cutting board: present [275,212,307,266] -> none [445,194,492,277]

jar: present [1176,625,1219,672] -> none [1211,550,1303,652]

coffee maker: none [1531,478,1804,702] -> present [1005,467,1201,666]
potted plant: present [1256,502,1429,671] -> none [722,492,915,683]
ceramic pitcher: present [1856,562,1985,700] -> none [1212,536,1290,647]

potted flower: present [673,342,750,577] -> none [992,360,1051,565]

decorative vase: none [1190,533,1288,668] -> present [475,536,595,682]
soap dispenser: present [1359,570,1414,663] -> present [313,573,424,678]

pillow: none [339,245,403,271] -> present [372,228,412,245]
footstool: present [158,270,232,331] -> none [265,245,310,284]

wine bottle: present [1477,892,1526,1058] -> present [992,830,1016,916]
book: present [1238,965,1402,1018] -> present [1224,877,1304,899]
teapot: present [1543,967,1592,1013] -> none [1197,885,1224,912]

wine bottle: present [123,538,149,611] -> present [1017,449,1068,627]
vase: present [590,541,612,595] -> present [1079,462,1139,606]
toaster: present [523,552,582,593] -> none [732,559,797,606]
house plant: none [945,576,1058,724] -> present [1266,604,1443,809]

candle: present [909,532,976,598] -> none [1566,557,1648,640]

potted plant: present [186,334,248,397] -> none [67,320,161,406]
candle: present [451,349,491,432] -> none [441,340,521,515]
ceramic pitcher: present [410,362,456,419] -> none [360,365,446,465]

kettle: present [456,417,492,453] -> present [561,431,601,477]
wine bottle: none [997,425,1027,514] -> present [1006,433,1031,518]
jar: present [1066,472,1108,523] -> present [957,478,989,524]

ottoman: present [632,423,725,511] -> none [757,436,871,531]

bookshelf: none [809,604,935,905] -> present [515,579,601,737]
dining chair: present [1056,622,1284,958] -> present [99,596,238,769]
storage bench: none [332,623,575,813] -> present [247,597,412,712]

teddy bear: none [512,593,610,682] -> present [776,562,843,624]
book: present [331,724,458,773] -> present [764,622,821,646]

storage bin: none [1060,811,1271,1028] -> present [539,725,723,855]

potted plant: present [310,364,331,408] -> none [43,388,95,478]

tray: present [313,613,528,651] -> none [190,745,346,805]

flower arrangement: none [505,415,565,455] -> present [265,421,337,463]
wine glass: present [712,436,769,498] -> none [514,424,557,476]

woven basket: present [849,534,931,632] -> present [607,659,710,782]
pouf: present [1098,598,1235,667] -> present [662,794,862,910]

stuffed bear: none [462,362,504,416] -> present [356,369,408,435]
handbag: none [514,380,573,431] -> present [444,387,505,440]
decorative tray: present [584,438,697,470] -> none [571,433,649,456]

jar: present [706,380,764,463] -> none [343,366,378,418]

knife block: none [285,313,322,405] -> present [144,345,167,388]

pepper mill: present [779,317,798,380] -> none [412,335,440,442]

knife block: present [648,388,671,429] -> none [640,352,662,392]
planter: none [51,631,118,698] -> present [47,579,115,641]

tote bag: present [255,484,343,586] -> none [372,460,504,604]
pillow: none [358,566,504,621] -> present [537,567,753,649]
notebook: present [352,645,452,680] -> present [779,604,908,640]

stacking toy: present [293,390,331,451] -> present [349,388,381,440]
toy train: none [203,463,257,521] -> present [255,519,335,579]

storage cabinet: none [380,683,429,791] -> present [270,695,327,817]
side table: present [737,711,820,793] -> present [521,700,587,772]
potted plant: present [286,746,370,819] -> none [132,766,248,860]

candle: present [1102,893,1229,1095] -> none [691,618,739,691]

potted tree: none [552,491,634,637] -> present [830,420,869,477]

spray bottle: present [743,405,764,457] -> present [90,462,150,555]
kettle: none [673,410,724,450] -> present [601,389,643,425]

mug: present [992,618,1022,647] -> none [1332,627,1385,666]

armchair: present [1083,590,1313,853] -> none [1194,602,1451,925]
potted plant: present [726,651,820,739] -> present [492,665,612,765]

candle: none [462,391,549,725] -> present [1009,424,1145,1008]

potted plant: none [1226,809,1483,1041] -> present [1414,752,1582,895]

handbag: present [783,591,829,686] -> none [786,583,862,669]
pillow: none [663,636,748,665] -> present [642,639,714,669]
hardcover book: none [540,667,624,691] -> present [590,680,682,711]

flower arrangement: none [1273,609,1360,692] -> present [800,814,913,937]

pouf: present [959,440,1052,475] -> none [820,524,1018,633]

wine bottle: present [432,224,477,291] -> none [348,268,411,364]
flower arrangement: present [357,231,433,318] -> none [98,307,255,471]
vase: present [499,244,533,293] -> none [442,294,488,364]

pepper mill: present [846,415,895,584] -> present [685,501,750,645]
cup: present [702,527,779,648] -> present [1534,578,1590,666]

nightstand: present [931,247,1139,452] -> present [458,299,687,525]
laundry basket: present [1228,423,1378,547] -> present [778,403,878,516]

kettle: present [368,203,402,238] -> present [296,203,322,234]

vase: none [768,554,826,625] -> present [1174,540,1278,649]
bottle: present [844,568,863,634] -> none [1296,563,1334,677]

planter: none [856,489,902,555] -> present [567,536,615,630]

==============================

→ Brief
Search the entries for the word "pitcher". Copy each line where it appears.

→ Written reply
ceramic pitcher: present [1856,562,1985,700] -> none [1212,536,1290,647]
ceramic pitcher: present [410,362,456,419] -> none [360,365,446,465]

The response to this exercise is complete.